The technical implementation of this vulnerability stems from inadequate input validation and memory management within the SDP parser component of the telephony subsystem. When processing malformed or non-standard video Image attribute parameters, the system fails to properly bounds-check array accesses or validate parameter lengths, leading to memory corruption that can be exploited to overwrite adjacent memory locations. This type of vulnerability falls under the CWE-121 buffer overflow category, specifically classified as a stack-based buffer overflow due to the nature of how the SDP parameters are parsed and stored in memory during call setup procedures. The attack surface is particularly concerning given that these chipsets are deployed in automotive systems, mobile devices, and industrial IoT applications where reliable operation is critical.
The operational impact of this vulnerability extends beyond simple denial of service scenarios, as it creates potential for remote code execution and system compromise. An attacker could potentially inject malicious SDP parameters during call setup to trigger the buffer overflow, which might allow arbitrary code execution with the privileges of the telephony subsystem. This risk is elevated in automotive applications where the attack surface includes vehicle infotainment systems, telematics units, and communication modules that may be accessible through various network interfaces. The vulnerability affects multiple generations of Qualcomm's mobile platforms, including the SDM439, SDM630, SDM660, SDM845, and SDM850 chipsets, indicating that the flaw exists across both older and newer hardware generations.
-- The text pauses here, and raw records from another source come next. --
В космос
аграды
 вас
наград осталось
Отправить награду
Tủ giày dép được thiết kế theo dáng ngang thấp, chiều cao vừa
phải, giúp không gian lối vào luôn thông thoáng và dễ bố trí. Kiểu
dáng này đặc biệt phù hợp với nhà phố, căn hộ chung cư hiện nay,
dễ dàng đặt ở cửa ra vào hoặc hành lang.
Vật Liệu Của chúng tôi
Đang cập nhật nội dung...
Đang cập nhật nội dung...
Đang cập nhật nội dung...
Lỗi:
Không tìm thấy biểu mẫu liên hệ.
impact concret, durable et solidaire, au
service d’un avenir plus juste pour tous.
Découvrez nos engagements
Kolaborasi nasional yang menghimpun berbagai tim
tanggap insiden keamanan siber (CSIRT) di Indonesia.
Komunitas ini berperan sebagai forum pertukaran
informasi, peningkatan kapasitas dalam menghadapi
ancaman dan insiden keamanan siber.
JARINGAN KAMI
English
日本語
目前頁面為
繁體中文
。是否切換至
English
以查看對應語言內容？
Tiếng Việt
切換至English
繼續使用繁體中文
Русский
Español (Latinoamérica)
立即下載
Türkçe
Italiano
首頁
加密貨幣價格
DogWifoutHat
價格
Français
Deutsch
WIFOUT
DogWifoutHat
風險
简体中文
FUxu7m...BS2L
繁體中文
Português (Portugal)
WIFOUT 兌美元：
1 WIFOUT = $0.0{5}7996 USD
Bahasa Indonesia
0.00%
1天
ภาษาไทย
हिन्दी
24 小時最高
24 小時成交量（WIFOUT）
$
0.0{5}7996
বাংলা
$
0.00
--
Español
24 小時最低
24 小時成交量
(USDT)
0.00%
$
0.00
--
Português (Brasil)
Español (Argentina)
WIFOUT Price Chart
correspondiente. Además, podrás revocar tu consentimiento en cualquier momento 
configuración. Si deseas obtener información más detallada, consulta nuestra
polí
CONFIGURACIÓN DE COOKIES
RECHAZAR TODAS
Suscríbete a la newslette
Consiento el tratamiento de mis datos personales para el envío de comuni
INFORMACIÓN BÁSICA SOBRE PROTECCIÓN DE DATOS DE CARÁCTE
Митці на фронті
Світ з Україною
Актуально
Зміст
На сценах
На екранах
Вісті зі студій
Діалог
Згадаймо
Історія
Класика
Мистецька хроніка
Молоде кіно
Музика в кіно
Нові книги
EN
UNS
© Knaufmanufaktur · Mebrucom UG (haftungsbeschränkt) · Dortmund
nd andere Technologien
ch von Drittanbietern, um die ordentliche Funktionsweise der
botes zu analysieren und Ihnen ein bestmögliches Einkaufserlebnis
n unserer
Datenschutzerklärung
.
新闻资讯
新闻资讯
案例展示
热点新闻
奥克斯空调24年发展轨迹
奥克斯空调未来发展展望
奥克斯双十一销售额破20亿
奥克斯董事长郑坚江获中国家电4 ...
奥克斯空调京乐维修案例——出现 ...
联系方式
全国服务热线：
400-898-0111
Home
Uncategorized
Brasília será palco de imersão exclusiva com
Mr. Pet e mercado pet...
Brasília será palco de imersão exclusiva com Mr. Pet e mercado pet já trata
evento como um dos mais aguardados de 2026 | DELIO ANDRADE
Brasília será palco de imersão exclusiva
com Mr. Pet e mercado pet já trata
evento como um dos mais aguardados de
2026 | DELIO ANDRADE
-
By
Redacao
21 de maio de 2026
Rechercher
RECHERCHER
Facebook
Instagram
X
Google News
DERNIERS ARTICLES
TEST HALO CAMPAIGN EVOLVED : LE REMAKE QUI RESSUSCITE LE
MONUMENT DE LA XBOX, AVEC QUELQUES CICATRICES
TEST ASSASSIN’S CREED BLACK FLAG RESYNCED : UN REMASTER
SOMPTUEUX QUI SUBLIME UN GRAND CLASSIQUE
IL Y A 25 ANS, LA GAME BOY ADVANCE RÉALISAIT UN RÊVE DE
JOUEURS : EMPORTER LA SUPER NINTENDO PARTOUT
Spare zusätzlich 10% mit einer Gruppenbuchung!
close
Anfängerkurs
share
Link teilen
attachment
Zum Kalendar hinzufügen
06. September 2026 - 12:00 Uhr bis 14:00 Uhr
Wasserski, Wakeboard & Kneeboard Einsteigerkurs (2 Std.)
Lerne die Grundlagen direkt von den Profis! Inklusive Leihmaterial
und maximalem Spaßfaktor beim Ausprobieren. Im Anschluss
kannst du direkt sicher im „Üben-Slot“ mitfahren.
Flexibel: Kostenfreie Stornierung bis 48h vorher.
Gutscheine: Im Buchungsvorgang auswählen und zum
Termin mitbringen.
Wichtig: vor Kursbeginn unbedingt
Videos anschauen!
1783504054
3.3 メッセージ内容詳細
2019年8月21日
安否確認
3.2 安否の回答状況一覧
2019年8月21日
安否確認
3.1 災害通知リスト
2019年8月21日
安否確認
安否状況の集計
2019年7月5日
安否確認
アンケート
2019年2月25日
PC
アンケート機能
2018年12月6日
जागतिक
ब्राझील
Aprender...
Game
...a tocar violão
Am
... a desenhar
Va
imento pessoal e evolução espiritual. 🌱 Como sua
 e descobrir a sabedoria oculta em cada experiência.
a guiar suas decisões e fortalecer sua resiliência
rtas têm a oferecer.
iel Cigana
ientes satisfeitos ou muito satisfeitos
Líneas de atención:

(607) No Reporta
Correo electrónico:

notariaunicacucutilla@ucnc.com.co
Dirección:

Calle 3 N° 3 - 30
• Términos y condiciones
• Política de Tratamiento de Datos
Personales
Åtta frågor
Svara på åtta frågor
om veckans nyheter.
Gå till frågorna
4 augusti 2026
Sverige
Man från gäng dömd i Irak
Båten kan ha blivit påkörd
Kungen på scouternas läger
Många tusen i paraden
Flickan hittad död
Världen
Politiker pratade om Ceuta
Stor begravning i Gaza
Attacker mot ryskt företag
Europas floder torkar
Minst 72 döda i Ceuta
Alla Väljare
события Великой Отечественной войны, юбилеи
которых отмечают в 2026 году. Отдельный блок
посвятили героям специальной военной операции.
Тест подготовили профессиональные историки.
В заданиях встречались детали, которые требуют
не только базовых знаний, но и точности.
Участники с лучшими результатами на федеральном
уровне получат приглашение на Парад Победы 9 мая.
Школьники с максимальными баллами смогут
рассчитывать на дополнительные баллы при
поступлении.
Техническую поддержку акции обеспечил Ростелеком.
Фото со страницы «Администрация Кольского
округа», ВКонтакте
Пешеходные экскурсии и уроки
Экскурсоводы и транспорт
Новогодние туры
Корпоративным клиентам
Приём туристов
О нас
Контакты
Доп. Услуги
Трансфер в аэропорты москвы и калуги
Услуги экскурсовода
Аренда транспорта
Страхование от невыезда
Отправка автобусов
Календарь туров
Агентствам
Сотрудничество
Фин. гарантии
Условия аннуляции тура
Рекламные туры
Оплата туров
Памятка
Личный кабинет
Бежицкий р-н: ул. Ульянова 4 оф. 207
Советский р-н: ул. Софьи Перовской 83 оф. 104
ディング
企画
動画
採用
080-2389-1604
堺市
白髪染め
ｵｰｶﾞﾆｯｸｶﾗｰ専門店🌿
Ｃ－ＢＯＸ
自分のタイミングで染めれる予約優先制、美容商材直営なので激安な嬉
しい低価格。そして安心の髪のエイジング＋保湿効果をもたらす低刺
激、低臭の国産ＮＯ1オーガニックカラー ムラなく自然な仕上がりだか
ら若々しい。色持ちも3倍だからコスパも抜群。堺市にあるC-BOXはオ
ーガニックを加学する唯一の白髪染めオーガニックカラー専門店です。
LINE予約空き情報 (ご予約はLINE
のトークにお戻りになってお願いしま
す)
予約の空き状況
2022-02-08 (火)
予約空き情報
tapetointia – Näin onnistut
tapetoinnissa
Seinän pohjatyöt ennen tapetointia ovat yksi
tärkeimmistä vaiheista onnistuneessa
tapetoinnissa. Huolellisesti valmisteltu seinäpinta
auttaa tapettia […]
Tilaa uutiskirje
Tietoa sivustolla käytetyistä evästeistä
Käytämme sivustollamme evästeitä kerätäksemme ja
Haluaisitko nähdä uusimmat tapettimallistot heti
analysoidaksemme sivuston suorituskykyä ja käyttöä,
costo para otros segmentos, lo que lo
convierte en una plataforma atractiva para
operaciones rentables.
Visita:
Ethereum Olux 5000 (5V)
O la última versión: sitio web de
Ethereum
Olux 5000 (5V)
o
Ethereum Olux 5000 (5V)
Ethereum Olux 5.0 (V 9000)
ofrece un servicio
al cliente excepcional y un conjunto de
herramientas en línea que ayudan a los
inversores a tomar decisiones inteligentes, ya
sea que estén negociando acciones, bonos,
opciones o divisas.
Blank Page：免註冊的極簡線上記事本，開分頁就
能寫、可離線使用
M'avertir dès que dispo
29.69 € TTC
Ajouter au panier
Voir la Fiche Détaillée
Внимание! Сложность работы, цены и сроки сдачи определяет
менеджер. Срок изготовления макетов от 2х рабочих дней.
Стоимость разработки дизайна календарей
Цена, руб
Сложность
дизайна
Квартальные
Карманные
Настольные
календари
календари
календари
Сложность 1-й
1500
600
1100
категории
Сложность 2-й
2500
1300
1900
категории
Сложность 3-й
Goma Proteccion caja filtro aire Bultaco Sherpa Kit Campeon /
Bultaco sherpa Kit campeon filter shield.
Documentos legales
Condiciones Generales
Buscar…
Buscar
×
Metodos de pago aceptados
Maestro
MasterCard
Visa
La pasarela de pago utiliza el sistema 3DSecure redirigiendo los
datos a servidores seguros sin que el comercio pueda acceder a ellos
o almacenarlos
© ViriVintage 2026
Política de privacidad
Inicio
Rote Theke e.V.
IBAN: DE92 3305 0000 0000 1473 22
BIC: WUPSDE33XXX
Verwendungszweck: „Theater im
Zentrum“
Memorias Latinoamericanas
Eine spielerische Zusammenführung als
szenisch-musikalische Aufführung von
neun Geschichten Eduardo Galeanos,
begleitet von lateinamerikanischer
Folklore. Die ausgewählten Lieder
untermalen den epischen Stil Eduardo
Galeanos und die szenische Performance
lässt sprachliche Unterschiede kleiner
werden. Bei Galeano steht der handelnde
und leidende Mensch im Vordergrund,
Mitigation strategies for this vulnerability require immediate firmware and software updates from device manufacturers, as Qualcomm has released patches addressing the SDP parsing logic. System administrators should implement network monitoring to detect anomalous SDP parameter sequences that might indicate exploitation attempts. The vulnerability aligns with ATT&CK technique T1059.007 for command and script interpreter, as successful exploitation could enable attackers to execute arbitrary commands through the compromised telephony subsystem. Organizations should also consider network segmentation and access controls to limit exposure of vulnerable systems to untrusted network traffic, particularly in automotive environments where vehicle communication networks may be exposed to external threats. The affected platforms include both automotive and consumer-grade devices, making this vulnerability relevant across multiple threat models and requiring comprehensive security assessments of connected systems.